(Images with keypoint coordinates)

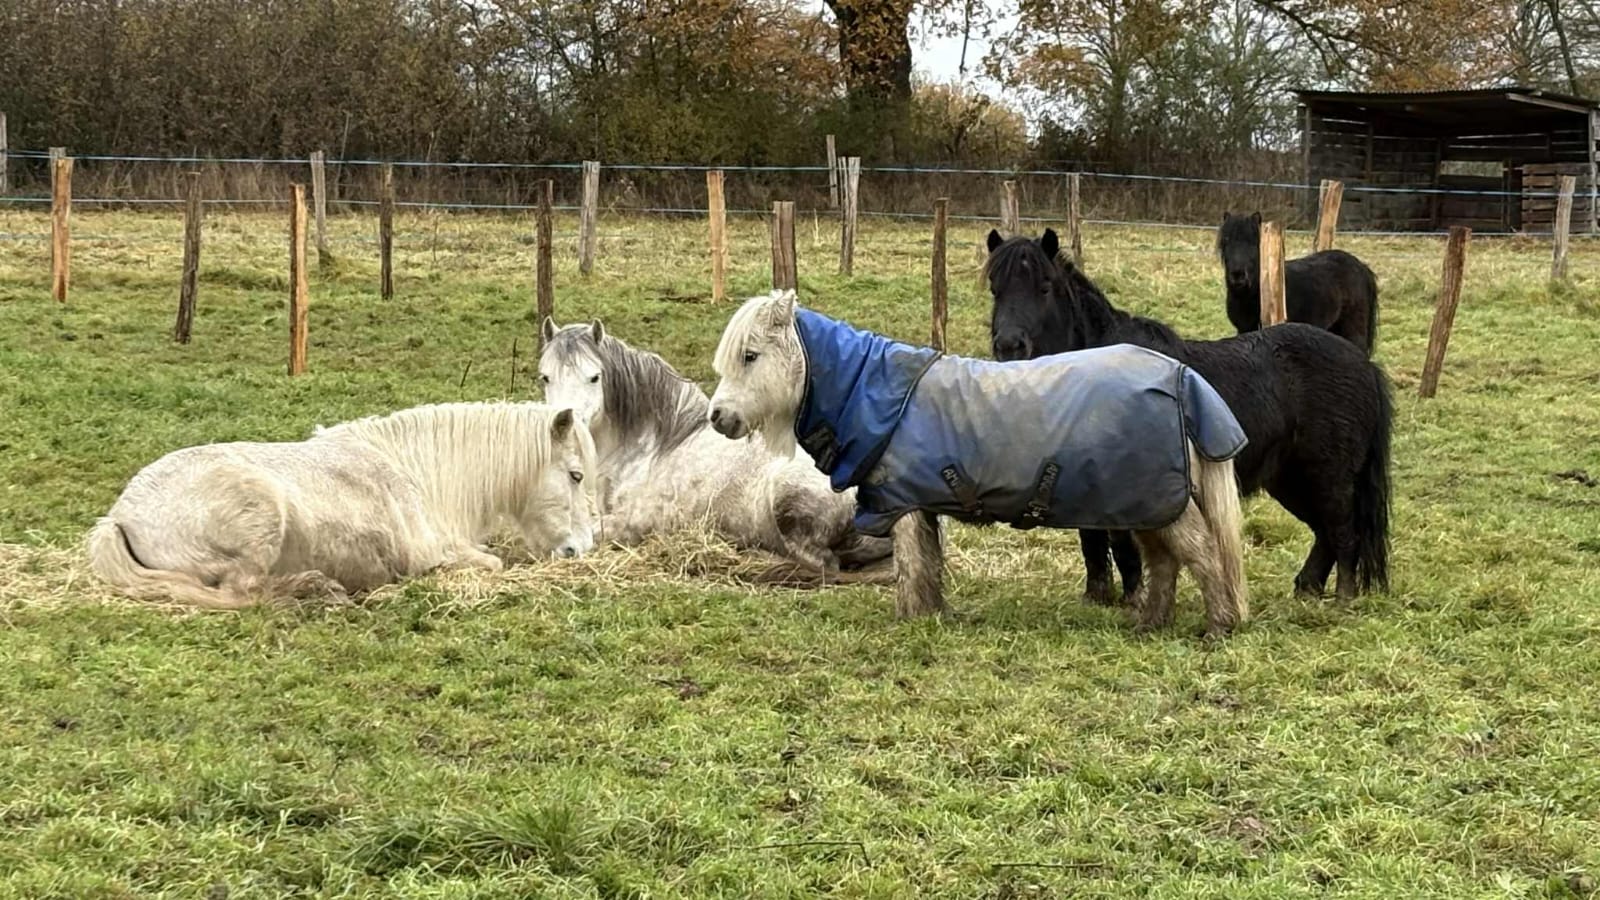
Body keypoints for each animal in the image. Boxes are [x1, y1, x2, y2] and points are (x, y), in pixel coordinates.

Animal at [86, 401, 598, 609]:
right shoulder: (437, 554)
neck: (417, 474)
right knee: (243, 593)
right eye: (576, 475)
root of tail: (119, 517)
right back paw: (317, 589)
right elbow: (491, 563)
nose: (582, 549)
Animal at [707, 289, 1252, 637]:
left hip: (1159, 502)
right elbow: (927, 565)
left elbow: (912, 567)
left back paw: (1219, 625)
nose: (718, 417)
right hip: (1147, 503)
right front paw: (931, 615)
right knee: (1165, 561)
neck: (877, 395)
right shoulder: (918, 506)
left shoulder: (903, 506)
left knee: (1203, 555)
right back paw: (1150, 623)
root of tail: (1182, 378)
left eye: (750, 356)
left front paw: (911, 619)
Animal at [987, 227, 1393, 604]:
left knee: (1343, 532)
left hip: (1328, 477)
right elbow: (1093, 544)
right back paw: (1307, 590)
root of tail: (1364, 365)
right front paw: (1097, 599)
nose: (1009, 346)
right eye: (995, 289)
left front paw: (1134, 601)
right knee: (1325, 532)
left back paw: (1342, 598)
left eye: (1044, 288)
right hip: (1290, 479)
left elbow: (1123, 548)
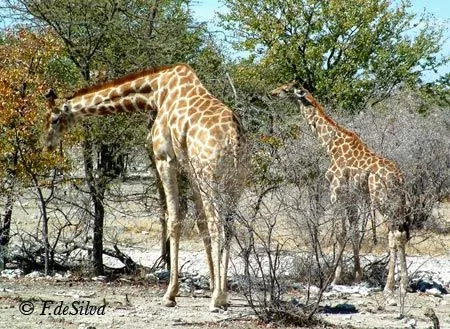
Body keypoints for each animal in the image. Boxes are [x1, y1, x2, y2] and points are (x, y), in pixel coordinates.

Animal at [44, 62, 246, 308]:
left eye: (53, 119)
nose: (47, 144)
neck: (156, 92)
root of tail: (234, 139)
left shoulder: (165, 159)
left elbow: (174, 218)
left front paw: (170, 294)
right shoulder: (189, 169)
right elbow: (200, 224)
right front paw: (210, 284)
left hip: (211, 177)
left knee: (218, 224)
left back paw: (218, 298)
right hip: (234, 182)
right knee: (228, 226)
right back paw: (222, 295)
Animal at [268, 80, 410, 290]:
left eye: (286, 89)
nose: (272, 93)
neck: (331, 146)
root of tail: (398, 177)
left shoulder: (336, 191)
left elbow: (340, 233)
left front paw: (336, 278)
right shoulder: (351, 196)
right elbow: (354, 231)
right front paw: (357, 275)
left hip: (382, 200)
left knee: (393, 235)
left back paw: (389, 285)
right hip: (397, 202)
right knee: (401, 234)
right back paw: (404, 284)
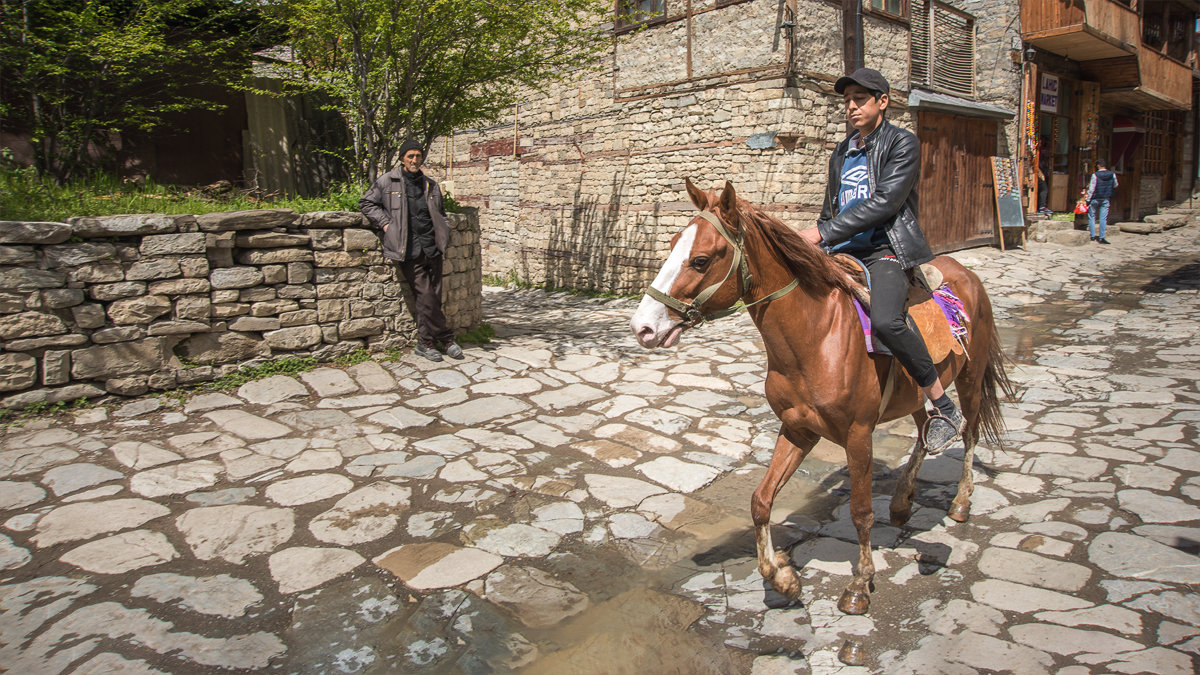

## WHAT THE TASK REQUIRES
Would you restate, exactly and with no pictures, the lines of the entries above from the one containing "left eye: (1044, 288)" through the one containing "left hip: (211, 177)"?

## RESULT
left eye: (1044, 288)
right hip: (1290, 479)
left elbow: (1123, 548)
Body keypoints for each animal in the image. Boxes are [x1, y1, x2, y2] and points are (x, y), in pixel coordinates.

Animal at [44, 62, 246, 308]:
left eye: (53, 119)
nose: (47, 144)
neck: (156, 92)
root of tail: (234, 139)
left shoulder: (165, 159)
left elbow: (174, 218)
left front paw: (170, 294)
right shoulder: (189, 169)
right elbow: (200, 224)
right front paw: (210, 284)
left hip: (211, 177)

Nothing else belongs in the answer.